Oh, wait. Radio. Yes, he’d forgotten. If Dolly’s radio were intact, he could …
He stared blankly at the open ground before him. He’d have sworn it was—but he must have got turned round in the dark and fog—no.
He turned quite round, three times, before he stopped, afraid of becoming dizzy again. The plane was gone.
It was gone. He was sure it had lain about fifty feet beyond that one stone, the tallest one; he’d taken note of it as a marker, to keep his bearings. He walked out to the spot where he was sure Dolly had come down, walked slowly round the stones in a wide circle, glancing to one side and then the other in growing confusion.
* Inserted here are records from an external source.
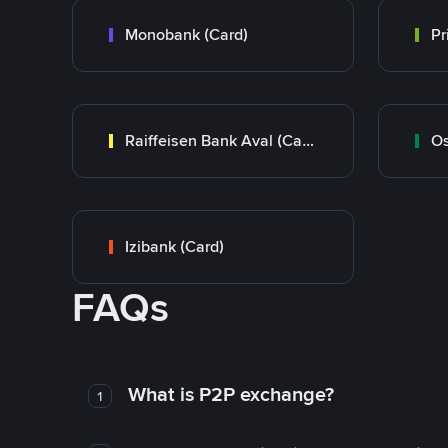
Monobank (Card)
Raiffeisen Bank Aval (Card)
Os
Izibank (Card)
FAQs
What is P2P exchange?
1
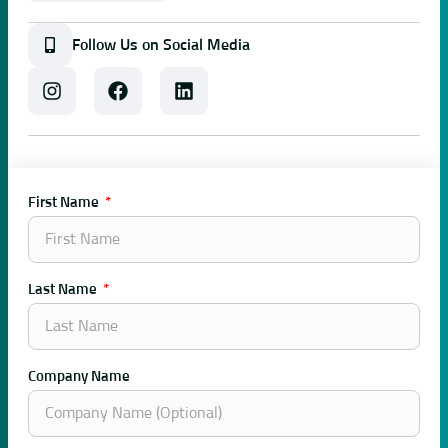
Follow Us on Social Media
First Name
Last Name
Company Name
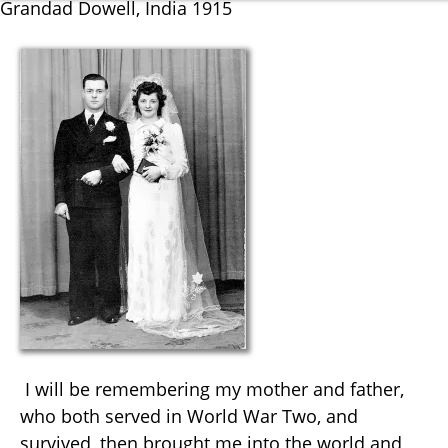
Grandad Dowell, India 1915
I will be remembering my mother and father,
who both served in World War Two, and
survived, then brought me into the world and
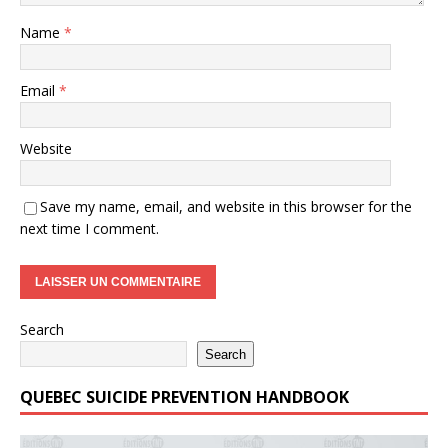
Name
*
Email
*
Website
Save my name, email, and website in this browser for the
next time I comment.
Search
Search
QUEBEC SUICIDE PREVENTION HANDBOOK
Not only was the plane gone, it didn’t seem ever to have been there. There was no trace, no furrow in the thick meadow grass, let alone the kind of gouge in the earth that such a crash would have made. Had he been imagining its presence? Wishful thinking?
He shook his head to clear it—but in fact, it was clear. The buzzing and whining in his ears had stopped, and while he still had bruises and a mild headache, he was feeling much better. He walked slowly back around the stones, still looking, a growing sense of deep cold curling through his wame. It wasn’t f**king there.
* * *
He woke in the morning without the slightest notion where he was. He was curled up on grass; that much came dimly to him—he could smell it. Grass that cattle had been grazing, because there was a large cow pat just by him, and fresh enough to smell that, too. He stretched out a leg, cautious. Then an arm. Rolled onto his back, and felt a hair better for having something solid under him, though the sky overhead was a dizzy void.
It was a soft, pale blue void, too. Not a trace of cloud.
How long …? A jolt of alarm brought him up onto his knees, but a bright yellow stab of pain behind his eyes sat him down again, moaning and cursing breathlessly.
Once more. He waited ’til his breath was coming steady, then risked cracking one eye open.
Well, it was certainly still Northumbria, the northern part, where England’s billowing fields crash onto the inhospitable rocks of Scotland. He recognised the rolling hills, covered with sere grass and punctuated by towering rocks that shot straight up into sudden toothy crags. He swallowed, and rubbed both hands hard over his head and face, assuring himself he was still real. He didn’t feel real. Even after he’d taken a careful count of fingers, toes, and private bits—counting the last twice, just in case—he still felt that something important had been misplaced, torn off somehow, and left behind.
His ears still rang, rather like they did after an especially active trip. Why, though? What had he heard?
He found that he could move a little more easily now, and managed to look all round the sky, sector by sector. Nothing up there. No memory of anything up there. And yet the inside of his head buzzed and jangled, and the flesh on his body rippled with agitation. He chafed his arms, hard, to make it go.
Horripilation. That’s the proper word for gooseflesh; Dolly’d told him that. She kept a little notebook and wrote down words she came across in her reading; she was a great one for the reading. She’d already got wee Roger sitting in her lap to be read to after tea, round-eyed as Bonzo at the coloured pictures in his rag book.
Thought of his family got him up onto his feet, swaying, but all right now, better, yes, definitely better, though he still felt as though his skin didn’t quite fit. The plane, where was that?